CNN's Senior International Correspondent Arwa Damon with Sara, whose arm was severely burned by boiling water. Damon's charity INARA paid for surgery to prevent permanent joint damage.
Layla fell into boiling water when a bomb landed on her street and her leg became infected.  INARA helped to remove the infection.
Adnan was shot in the spine and can't move below the waist.  He is now living a more independent life thanks to INARA's assistance.
INARA is helping to reconstruct Fatima's hands after they were damaged in an explosion.

Creating INARA, the International Network for Aid, Relief and Assistance, became a personal obligation, the only way I knew to do something that would actually make a tangible difference to try to alter the wrongs.

INARA, which means “ray of light” in Arabic, takes on cases that have fallen through the cracks.
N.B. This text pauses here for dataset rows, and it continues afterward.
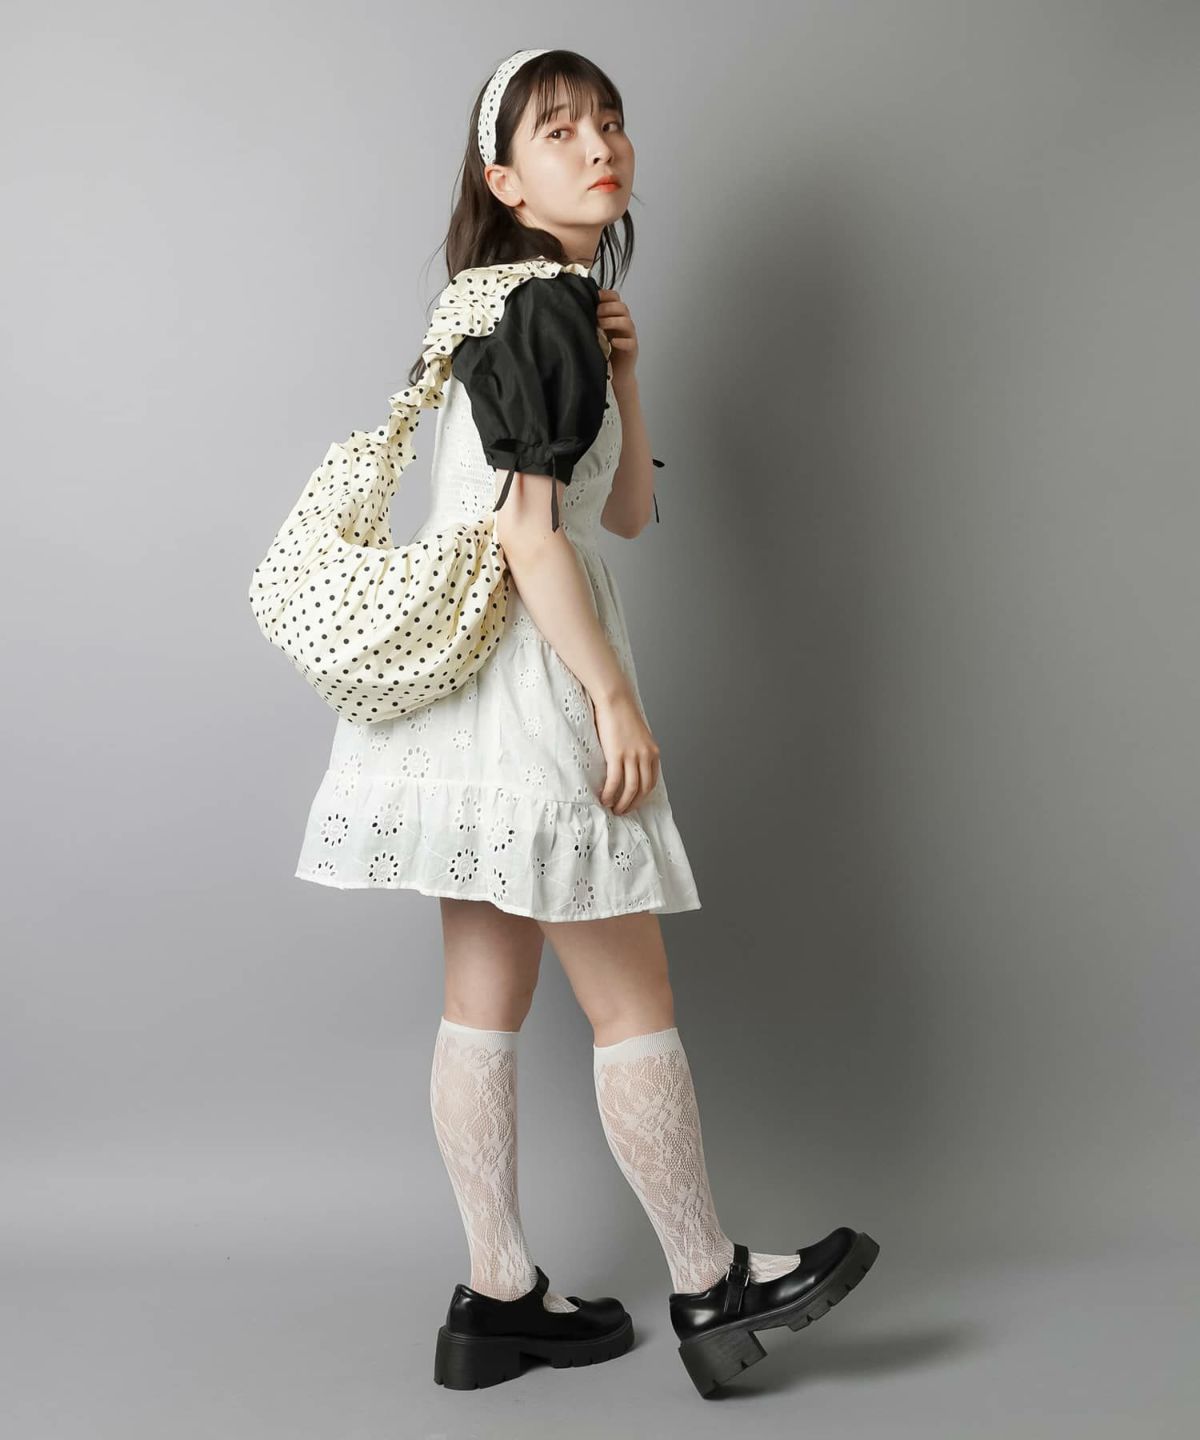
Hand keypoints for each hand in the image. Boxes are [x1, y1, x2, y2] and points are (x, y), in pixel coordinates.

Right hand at [590, 686, 660, 813]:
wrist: (615, 699)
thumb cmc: (622, 714)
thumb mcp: (637, 735)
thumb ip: (637, 751)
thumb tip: (628, 765)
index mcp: (653, 752)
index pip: (651, 782)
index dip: (642, 796)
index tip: (633, 803)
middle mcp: (646, 756)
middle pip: (643, 789)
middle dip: (633, 804)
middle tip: (622, 811)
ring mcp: (633, 756)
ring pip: (631, 789)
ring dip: (622, 803)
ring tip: (613, 809)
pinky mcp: (618, 755)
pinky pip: (615, 781)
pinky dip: (610, 793)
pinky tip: (604, 798)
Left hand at [596, 287, 638, 384]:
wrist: (615, 374)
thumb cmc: (604, 351)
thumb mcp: (595, 332)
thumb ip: (591, 320)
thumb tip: (574, 308)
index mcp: (615, 316)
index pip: (615, 298)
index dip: (606, 295)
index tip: (594, 296)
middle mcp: (624, 324)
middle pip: (622, 307)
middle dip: (608, 307)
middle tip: (596, 312)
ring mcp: (629, 336)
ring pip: (627, 322)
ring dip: (613, 321)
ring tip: (601, 325)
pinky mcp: (632, 349)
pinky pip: (630, 342)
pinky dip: (621, 341)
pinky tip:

We step in to fill the gaps in access to medical treatment, when not provided by other institutions or non-profits. We do not compete with, but complement pre-existing medical facilities and aid organizations. We build partnerships to secure pro bono or reduced costs for care. INARA has dedicated case workers who stay with the beneficiary through the rehabilitation stages, and we are a link to those who want to help our individual cases.

We are small, for now. Our initial operation is based out of Beirut, where we are best positioned to provide immediate care due to our pre-existing network there. We have come this far thanks to our friends and peers and various professionals who have rallied in different ways. With your assistance, we will continue to grow and be able to finance more cases.

Damon with Havin whose hands were burned when rockets landed outside her house in Syria.  Surgeries helped her to fully move her fingers.

I believe that the help we are able to give these children, even if it’s just in the slightest way to somehow alleviate or alter the nightmare they have been through, will have a positive ripple effect. When I last saw Youssif in Los Angeles, he still wanted to be a doctor and help burn victims. One of our INARA cases, Alaa, a teenage girl whose jaw was blown off in Syria, wants to be a nurse. Another, 10-year-old Cedra, who was severely burned in an explosion in Syria, also wants to be a doctor.

In a world where evil appears to be thriving, where it seems that humanity has failed itself, this is our part in trying to bring people together for the sake of the most vulnerable victims of war.

I believe this is our fundamental humanitarian responsibility.